You know how important it is to wash your hands to stay healthy, but what do you do when soap and water are not handy? Try using an alcohol rinse or gel that you can carry with you. Here's an overview on these convenient cleansers.
How they work
Alcohol-based hand rubs (ABHRs) kill the germs on hands, including illness-causing bacteria that are picked up from doorknobs, light switches and others surfaces that hands come into contact with. The effectiveness of the sanitizers depends on the amount and type of alcohol used. A range of 60-90% alcohol is effective in reducing bacteria on the hands. Even if your hands look clean, it's good to sanitize them often because you can't always see the germs that make you sick. Their use in school/child care settings has been shown to reduce the number of days that children are away sick and the number of infections.
How to use them
Apply a loonie-size squeeze on to your hands. This will be enough to cover your hands and get under your nails. Rub hands together covering all areas including the back of hands, nail beds and between fingers until the alcohol is absorbed and hands feel dry. Avoid touching your face or eyes until hands are dry. Help children the first few times to teach them how to properly use the rinse or gel. Because alcohol can be toxic, and very small volumes of highly concentrated hand sanitizer are needed to make infants and toddlers intoxicated, it is important that these necessary hand sanitizers be kept out the reach of young children and their use be supervised at all times. Licking of the hands after the sanitizer is dry carries no chance of alcohol intoxication. Ensure to read the manufacturer's directions on use.
Alcohol gels and the skin
There is usually a skin-softening agent in ABHRs that will help to keep skin from becoming dry. Intact skin is the first line of defence, therefore careful attention to skin care is an essential part of a hand hygiene program. If broken or extremely dry skin is an issue or if your hands become red and irritated, stop using the ABHR and see a primary healthcare professional. Hand lotion prevents drying and cracked skin. Pump-type containers are recommended. If containers are reused, the containers and the pumps should be washed and dried before refilling.

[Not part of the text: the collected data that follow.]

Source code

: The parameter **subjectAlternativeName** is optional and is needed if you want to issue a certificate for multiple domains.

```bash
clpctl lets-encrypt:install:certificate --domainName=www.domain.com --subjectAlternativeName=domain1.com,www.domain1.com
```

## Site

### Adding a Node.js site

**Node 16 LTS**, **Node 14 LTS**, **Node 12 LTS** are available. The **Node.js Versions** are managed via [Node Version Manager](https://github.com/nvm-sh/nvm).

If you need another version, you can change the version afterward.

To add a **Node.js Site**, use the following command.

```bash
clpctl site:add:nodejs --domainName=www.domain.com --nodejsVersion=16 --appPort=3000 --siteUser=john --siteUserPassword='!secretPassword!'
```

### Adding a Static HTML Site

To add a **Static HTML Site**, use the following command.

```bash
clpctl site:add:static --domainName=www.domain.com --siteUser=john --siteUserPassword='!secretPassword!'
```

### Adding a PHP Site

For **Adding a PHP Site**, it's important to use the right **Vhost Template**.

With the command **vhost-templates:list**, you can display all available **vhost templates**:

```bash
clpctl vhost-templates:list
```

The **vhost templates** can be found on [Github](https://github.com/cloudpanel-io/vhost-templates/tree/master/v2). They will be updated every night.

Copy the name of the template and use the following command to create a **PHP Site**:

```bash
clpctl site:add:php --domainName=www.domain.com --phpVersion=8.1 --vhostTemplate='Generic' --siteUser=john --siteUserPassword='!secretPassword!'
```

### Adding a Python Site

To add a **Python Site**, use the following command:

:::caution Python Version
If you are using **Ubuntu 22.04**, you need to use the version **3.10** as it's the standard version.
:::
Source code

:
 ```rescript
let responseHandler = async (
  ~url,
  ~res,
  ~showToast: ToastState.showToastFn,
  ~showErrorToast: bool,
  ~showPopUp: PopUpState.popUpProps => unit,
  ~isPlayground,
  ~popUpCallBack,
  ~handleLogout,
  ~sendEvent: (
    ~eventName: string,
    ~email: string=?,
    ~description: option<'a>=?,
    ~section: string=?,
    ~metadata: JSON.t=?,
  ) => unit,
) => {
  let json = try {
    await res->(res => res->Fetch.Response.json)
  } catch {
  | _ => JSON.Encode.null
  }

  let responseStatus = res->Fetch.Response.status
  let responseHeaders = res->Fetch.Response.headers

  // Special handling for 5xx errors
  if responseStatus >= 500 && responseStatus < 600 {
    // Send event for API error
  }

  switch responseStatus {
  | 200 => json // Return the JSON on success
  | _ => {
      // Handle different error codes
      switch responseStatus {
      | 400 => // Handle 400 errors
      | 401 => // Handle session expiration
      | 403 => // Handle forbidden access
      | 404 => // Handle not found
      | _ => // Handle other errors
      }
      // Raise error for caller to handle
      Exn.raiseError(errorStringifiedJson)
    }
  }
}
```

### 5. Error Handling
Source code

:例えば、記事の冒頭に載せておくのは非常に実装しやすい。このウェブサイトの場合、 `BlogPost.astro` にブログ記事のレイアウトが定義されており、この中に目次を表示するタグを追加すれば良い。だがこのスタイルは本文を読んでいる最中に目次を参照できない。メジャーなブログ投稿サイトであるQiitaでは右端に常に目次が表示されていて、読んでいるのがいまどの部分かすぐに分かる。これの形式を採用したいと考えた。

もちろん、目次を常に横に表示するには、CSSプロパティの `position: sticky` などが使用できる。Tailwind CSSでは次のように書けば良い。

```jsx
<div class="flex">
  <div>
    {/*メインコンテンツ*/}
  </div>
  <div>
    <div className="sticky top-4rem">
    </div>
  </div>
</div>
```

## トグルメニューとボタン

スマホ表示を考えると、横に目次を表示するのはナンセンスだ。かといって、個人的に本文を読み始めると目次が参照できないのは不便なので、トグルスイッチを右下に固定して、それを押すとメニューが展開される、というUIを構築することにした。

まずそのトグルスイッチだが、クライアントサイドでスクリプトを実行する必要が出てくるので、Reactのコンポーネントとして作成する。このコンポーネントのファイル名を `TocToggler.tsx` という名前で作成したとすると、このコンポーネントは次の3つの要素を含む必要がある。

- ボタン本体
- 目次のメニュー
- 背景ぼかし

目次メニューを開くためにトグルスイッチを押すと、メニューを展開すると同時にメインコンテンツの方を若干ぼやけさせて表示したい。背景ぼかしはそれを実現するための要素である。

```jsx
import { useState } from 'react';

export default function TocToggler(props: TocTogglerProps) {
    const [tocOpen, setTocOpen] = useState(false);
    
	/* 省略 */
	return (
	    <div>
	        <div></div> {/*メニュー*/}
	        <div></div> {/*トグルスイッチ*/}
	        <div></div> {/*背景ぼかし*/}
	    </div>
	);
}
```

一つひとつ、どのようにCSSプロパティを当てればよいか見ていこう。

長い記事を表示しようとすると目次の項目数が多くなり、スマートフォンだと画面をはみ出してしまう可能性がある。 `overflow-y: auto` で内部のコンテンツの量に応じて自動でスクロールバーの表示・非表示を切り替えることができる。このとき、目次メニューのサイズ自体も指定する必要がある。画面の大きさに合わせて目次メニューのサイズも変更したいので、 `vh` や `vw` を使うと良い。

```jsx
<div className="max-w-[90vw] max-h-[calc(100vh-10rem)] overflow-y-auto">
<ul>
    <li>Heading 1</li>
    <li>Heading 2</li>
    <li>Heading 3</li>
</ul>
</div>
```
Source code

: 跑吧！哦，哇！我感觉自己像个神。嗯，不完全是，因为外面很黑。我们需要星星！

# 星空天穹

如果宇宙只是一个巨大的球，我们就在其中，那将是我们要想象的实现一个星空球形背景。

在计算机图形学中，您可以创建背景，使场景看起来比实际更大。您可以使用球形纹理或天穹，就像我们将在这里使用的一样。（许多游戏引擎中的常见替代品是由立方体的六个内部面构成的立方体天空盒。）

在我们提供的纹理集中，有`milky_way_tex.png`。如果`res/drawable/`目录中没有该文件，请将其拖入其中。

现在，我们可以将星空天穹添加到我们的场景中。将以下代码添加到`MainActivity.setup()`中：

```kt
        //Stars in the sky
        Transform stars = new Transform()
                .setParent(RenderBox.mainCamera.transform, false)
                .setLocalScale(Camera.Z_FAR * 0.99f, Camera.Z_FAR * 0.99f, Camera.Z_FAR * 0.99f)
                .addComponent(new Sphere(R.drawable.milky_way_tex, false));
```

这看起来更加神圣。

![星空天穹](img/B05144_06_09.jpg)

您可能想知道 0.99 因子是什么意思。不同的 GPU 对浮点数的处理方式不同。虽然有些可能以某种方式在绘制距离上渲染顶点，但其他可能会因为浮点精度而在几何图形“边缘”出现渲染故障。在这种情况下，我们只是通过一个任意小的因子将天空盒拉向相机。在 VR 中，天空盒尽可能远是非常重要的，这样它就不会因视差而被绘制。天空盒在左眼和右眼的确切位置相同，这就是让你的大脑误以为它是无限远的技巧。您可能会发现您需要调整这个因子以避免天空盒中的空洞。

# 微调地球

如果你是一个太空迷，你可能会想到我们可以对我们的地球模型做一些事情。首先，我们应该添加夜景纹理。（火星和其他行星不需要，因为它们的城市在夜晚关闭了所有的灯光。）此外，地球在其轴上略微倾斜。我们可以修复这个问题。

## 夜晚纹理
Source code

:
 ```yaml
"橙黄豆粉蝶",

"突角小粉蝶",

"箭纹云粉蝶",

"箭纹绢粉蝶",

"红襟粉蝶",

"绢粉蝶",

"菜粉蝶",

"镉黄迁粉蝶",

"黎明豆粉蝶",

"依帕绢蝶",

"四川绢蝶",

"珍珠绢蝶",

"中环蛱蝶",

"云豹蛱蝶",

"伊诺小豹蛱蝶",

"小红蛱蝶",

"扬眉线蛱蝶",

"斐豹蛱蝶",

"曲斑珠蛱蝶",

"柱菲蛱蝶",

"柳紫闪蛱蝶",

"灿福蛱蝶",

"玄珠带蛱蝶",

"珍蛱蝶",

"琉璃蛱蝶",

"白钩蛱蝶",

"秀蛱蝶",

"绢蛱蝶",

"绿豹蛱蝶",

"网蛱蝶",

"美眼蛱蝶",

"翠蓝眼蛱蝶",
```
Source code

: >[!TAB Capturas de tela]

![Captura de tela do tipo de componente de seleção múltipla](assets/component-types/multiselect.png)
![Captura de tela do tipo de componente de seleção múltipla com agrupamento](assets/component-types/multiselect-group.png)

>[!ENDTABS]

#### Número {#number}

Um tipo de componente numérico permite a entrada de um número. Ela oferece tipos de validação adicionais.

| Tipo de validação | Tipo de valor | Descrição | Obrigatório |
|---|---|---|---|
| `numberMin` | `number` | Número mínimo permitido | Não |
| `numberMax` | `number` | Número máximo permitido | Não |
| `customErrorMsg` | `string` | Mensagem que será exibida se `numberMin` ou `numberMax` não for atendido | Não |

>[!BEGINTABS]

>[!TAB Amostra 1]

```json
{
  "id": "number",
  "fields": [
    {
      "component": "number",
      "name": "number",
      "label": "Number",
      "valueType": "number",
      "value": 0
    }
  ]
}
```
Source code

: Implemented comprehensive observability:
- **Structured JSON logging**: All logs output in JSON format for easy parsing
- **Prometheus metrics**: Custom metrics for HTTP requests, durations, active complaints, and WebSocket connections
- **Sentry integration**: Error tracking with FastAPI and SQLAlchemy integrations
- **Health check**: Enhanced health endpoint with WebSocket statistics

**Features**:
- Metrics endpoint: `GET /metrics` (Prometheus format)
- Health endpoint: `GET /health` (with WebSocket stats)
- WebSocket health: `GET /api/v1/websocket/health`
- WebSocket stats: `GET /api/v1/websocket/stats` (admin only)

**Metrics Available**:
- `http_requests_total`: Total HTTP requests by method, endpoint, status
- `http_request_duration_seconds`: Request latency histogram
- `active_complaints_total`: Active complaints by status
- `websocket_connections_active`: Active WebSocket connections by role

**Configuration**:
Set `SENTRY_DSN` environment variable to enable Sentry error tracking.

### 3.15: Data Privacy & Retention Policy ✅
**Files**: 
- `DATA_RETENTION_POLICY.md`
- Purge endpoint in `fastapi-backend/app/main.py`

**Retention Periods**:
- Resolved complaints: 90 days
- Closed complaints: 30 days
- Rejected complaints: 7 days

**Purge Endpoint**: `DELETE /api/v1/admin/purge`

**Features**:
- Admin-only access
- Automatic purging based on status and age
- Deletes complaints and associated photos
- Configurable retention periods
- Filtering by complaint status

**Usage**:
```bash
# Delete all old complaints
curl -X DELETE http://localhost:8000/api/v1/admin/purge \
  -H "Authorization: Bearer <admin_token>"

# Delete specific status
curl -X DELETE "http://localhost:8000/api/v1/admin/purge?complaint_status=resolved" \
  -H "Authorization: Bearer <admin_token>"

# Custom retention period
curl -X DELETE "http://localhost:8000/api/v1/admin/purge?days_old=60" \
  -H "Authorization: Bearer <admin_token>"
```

Don't give up soap and water
You can use ABHRs whenever you normally would wash your hands or after touching anything that you think is not clean such as money, telephones and keyboards. However the alcohol wash should not replace soap and water when hands are visibly dirty. To make sure that you are washing your hands properly:
Wet hands with water
Add soap and rub briskly to lather
Rub hands, wrists and under fingernails for at least 15 seconds
Rinse hands under running water
Dry with a paper towel and turn off tap with the towel
It’s the soap combined with the scrubbing action that helps free and remove germs. Also remember to keep nails short and clean, wash wrists and remove watches and jewelry when you wash your hands.